My colleague from the Northern Territory has a few issues with this because the old NIMBY issues come into her backyard, but, at the end of the day, the Commonwealth has found a site. We could look at other territories. I do not suspect that Cocos Islands, Norfolk Island or Lord Howe Island necessarily want to do a deal. They do not have the right geological framework to store this material. But, deep underground, with the technologies that are used now, this is an income for the local Indigenous people to make use of. It is only sensible and right that they are given the opportunity to do this rather than saying, as we hear in this place so often, ‘We know what’s better for you, you poor Indigenous people. You don’t know how to look after your affairs. We’ll look after them for you.’ We can see where that has got them—welfare dependency and all those sorts of things.

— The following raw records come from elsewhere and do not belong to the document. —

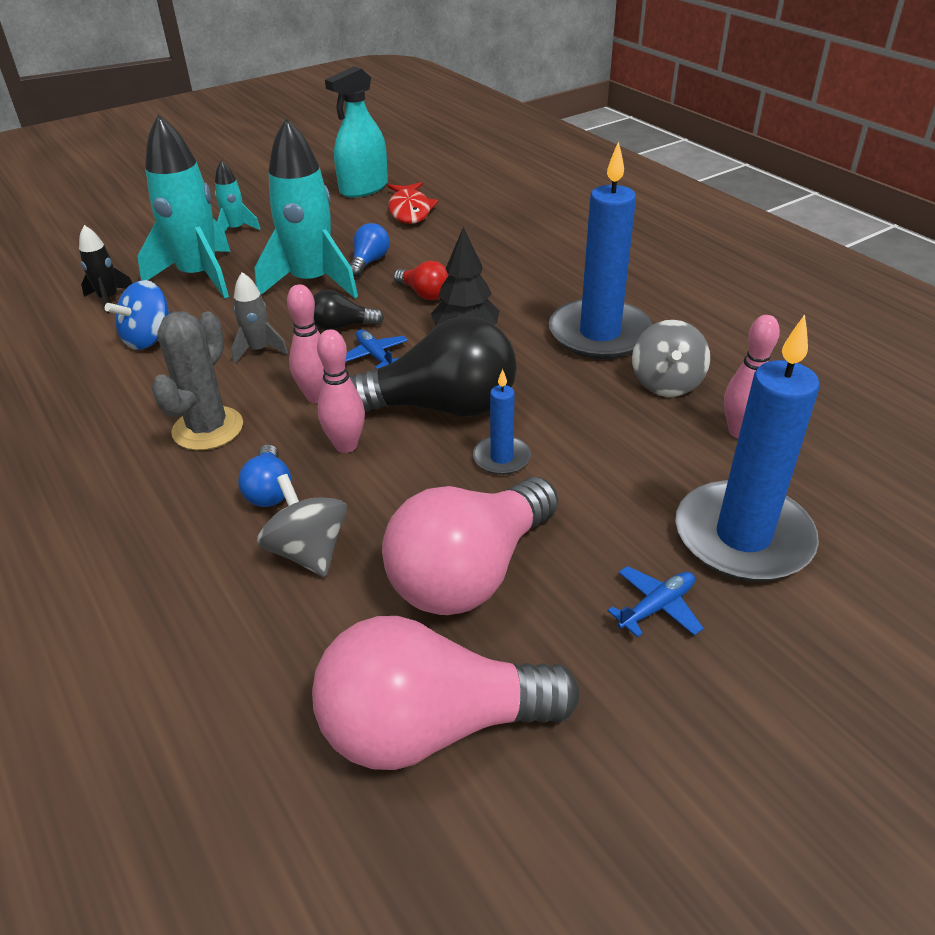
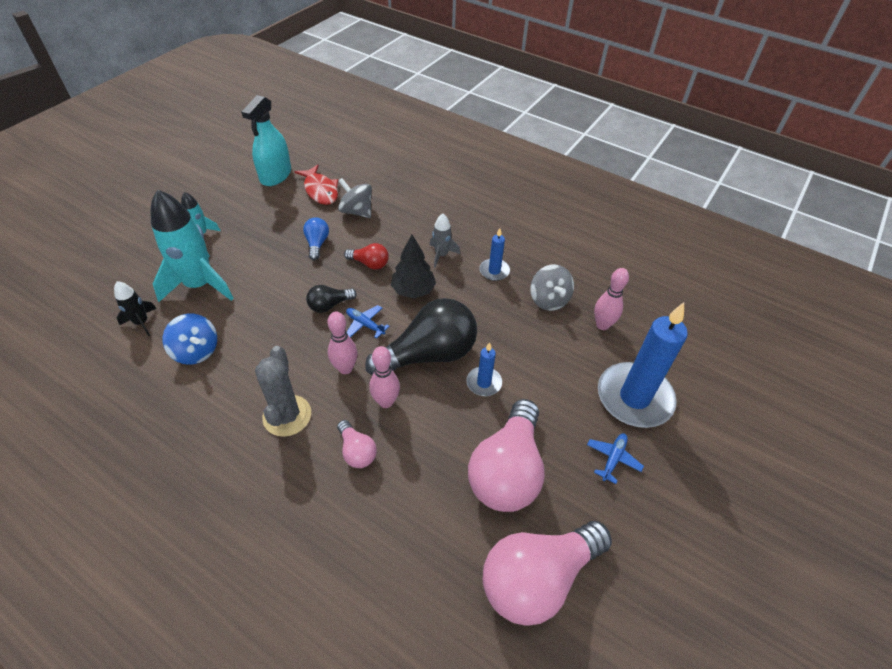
camera: 25 degrees left, 10 degrees up
blue spinning top [105,280,171,350] -> blue spinning top turned 60 degrees counterclockwise [163,314,217,365]
grey rocket [231,272,288,364] -> grey rocket moved to [430,213,460,268]
blue light bulb [238,444,292,507] -> pink light bulb [337,420,377,468]
turquoise rocket [254,118,358,298] -> none
grey spinning top [257,474,347,577] -> grey spinning top moved to [338,178,372,218]
blue candle [549,141,653,359] -> blue candle [479,228,510,281], size x0.47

So, allow self-determination, allow an income for the people in this part of the world and allow a proper regime in this country that can be managed so that a facility can be built properly in order to get nuclear waste out of hospital basements and the backyards of industrial sites. We need a proper framework in place so that we can go forward. The Labor Party are supporting it and thumbing their noses at the Greens alliance that they are involved in at the moment, because they know that they will get this through the House. This side of the House supports sensible nuclear waste management. I endorse the bill.